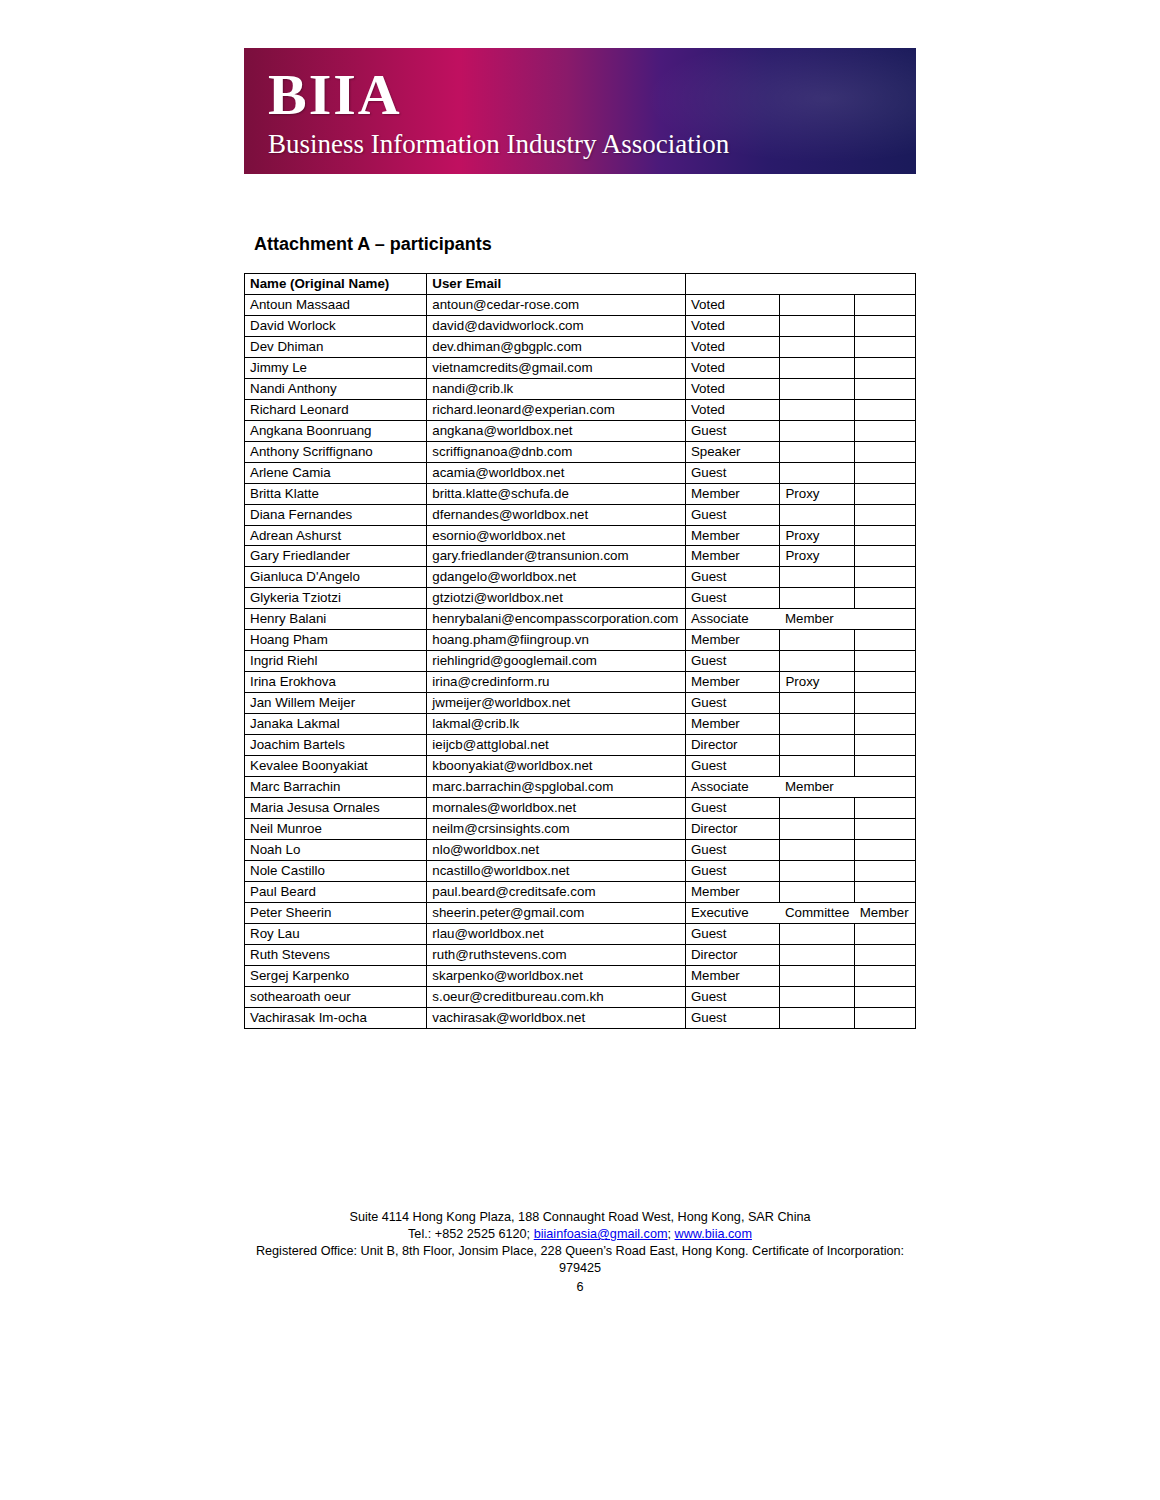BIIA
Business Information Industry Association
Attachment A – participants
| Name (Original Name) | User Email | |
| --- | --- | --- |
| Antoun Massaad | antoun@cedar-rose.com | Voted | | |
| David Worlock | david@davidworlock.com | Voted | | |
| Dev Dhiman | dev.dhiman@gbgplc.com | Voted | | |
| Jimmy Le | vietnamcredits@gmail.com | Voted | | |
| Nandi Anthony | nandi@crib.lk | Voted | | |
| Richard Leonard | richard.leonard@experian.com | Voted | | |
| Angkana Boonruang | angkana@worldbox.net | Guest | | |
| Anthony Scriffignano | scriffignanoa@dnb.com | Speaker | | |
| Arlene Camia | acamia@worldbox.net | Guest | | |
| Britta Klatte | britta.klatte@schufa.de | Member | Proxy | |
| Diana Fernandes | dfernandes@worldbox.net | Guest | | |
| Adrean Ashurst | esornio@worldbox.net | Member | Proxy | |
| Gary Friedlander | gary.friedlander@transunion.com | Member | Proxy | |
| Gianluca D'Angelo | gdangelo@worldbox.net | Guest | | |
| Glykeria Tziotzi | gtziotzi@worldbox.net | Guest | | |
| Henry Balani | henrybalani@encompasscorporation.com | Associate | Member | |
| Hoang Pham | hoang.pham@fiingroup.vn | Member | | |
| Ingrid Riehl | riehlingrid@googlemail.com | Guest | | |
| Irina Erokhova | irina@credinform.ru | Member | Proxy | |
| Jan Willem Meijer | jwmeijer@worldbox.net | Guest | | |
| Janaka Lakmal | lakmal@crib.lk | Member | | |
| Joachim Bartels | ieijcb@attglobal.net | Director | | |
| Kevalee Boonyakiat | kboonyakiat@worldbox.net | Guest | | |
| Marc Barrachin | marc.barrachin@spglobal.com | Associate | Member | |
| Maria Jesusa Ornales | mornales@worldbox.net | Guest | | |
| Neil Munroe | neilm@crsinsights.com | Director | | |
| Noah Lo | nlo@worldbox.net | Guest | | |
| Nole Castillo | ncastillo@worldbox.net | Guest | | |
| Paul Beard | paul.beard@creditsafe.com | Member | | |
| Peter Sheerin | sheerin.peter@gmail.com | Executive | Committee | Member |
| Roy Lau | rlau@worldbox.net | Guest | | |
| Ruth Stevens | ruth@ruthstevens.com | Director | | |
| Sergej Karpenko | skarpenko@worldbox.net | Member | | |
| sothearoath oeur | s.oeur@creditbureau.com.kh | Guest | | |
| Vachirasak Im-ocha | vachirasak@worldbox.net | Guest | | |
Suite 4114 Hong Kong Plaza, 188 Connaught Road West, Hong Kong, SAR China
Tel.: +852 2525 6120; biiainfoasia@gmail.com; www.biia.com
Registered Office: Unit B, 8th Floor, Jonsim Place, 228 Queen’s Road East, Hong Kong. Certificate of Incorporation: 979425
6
++++
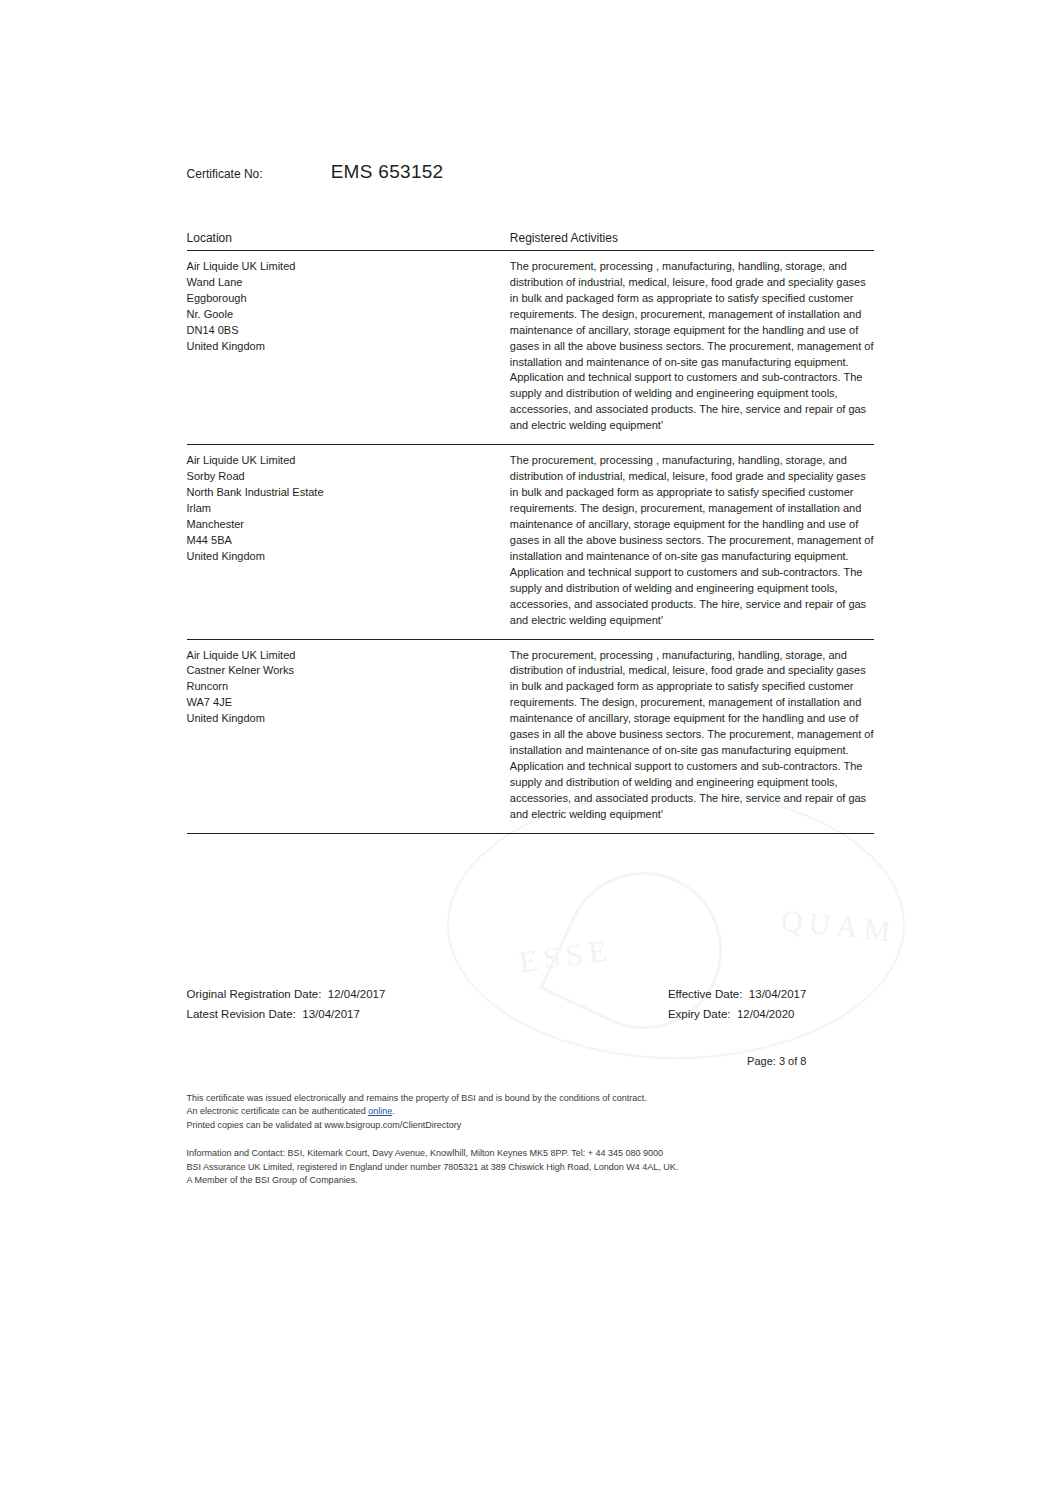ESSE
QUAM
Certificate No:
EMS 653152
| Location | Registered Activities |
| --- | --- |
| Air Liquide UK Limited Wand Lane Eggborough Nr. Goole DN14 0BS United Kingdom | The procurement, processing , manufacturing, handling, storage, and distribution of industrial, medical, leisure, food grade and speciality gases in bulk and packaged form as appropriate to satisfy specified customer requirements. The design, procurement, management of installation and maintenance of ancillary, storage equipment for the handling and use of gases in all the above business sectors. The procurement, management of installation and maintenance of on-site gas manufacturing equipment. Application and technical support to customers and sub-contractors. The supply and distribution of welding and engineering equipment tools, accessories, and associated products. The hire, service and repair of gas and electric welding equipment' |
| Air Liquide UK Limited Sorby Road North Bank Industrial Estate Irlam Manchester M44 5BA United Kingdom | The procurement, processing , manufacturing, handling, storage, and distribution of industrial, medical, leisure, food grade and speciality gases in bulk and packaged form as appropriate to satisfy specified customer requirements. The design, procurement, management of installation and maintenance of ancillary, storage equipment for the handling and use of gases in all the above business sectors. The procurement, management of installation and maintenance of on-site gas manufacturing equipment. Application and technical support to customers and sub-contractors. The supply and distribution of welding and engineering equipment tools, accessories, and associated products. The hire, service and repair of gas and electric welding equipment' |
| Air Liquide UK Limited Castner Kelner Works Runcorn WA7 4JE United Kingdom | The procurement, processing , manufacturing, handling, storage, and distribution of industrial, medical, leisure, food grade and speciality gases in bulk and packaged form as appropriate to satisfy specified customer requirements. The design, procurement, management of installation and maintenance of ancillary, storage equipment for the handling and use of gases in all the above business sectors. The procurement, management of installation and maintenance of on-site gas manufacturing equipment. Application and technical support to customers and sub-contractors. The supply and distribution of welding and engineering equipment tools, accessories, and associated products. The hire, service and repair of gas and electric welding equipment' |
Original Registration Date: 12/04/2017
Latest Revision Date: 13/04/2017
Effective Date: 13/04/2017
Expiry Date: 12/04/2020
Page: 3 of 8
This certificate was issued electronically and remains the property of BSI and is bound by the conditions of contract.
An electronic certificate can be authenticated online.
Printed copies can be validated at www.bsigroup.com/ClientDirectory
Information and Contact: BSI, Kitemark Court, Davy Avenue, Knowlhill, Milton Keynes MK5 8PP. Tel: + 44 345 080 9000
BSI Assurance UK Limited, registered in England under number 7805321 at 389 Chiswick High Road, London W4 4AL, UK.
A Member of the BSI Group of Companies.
++++
WHAT YOU HAVE TO DO: Gather up every line in the data above that contains the word "crib", copying each one.

SOLUTION BELOW:
| Nandi Anthony | nandi@crib.lk | Voted | | |
| Janaka Lakmal | lakmal@crib.lk | Member | | |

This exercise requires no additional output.